8. The trick too severance payThe metaphor of is that there really aren’t any. It just offers a logical explanation for the things we do to ourselves—and are done to us—every day when we go to work. We haven’t talked like that all our lives, we haven’t always looked forward to low-brow office parties, we haven’t banked on tycoons and robber barons. These are learned behaviors, but if you adopt them? You will go far, child.

9. The book of Genesis presents labor as a consequence of mankind’s fallen nature. In the story of Eden, the earth, originally created as a self-sustaining paradise, is cursed as a judgment for original sin. The first men are condemned: in the sweat of your brow, God tells them, you should earn your bread. It’s a passage better known for its ending: “To dust you are, and to dust you shall return.” So: We are born to work, and then we die. This is a tragedy. Some seem to disagree.

10. In the penultimate episode of severance payIn its first season, Mark and his three cops in Micro-Data Refinement – reformed corporate Shill Irving (John Turturro), mundane workaholic Dylan (Zach Cherry) and rebellious new hire Helly (Britt Lower) – have grown dissatisfied, Fueled by, among other things, Dylan learns that Lumon can turn on their separate personalities outside of the workplace when supervisor Seth Milchick (Tramell Tillman) interrogates him at his outsider’s home. As a result, Dylan learns he has a child outside of Lumon, and for the first time everything Lumon takes from him comes true.

Severance's bowels twisted and held Dylan back

Photo: Apple TV Plus

11. It takes a lot to quit a job. Most do it when the job becomes impossible rather than unsustainable, because life in a capitalist system offers fewer opportunities for the less privileged and the number of people who can call themselves privileged dwindles. When poverty and shelter are at stake, one does not pause to consider their possibilities. This is the hardest part of organizing a workplace – because even when a common adversary in a company has tremendous power over the lives of its employees, the injustice is not evenly distributed.

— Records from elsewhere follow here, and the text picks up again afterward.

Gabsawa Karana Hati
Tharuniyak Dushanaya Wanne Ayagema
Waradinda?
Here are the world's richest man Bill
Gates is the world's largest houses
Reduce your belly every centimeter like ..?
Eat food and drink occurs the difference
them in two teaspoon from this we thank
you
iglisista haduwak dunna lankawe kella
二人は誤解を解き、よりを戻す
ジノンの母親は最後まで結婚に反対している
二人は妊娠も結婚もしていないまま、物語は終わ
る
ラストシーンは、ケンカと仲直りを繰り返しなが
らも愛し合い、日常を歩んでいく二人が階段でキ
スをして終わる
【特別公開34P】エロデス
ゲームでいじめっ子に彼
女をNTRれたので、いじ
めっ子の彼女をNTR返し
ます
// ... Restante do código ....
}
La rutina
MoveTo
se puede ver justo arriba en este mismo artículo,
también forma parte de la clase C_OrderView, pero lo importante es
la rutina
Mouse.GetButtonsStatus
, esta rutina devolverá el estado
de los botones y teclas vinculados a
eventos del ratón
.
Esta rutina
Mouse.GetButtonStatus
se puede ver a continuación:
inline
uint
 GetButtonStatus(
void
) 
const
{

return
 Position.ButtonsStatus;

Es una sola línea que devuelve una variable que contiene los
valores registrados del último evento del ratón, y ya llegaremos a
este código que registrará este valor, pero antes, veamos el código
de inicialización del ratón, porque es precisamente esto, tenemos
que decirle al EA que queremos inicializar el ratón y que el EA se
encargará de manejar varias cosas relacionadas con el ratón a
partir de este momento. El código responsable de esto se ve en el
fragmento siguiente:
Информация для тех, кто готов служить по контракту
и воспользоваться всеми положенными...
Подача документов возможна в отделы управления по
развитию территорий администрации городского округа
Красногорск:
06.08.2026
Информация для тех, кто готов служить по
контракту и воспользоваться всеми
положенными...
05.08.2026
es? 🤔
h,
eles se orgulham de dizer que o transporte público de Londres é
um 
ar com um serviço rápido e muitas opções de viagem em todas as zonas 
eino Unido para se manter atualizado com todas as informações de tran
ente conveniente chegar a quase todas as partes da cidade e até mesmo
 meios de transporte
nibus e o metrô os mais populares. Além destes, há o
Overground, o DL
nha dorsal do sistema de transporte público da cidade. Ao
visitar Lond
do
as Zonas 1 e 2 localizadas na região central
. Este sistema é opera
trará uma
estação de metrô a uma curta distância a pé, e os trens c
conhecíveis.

Some are expected to suffer more humiliation than others, and those fortunate enough to be protected must be persuaded to risk their employment for those who are not. No one will join the fight unless it’s personal.

12. You can watch severance pay on Apple TV Plus, the streaming service from one of the world’s most powerful technology companies, which regularly announces new products on a live stream stage to thousands of devoted fans who know the company’s founder’s autobiography by heart. The modern company does not only exist to offer a service or a product, but to grow. Indefinitely and for no apparent purpose, like cancer. This streaming service is the latest addition to a company that has run out of room to grow, one that is moving from just making devices to manufacturing reasons to keep users on them. Entertainment services are now like insurance companies, charging a monthly fee to guarantee you can watch something whenever you want. Maybe you’re doing this with a box you bought from the same company after also being punched out from a job at a company they own. And that’s a good thing, because who has the time, the energy, the nagging feeling to express how not correct This is.

13. In the season finale, Dylan becomes the vehicle the MDR team uses to stage a suspenseful heist on their misfits’ lives. He hijacks the Severance control room and uses the control panel Milchick used on him to wake up his colleagues in the midst of their outie’s life. It’s an attempt to publicize how miserable they all are, with the added pressure of not knowing how long Dylan – who has to stretch through the barricaded space to keep switches on – can keep the Innies out. He is eventually spotted, and when Milchick tries to bribe him with perks as he breaks in, Dylan yells at him about what he really wants: “I want to remember my damn child was born!” Here, severance pay feels the least like satire.

14. Again, severance pay is not really a metaphor. There is no need for the corporate hype it represents because we already submit to it every day. It’s not like we had a choice.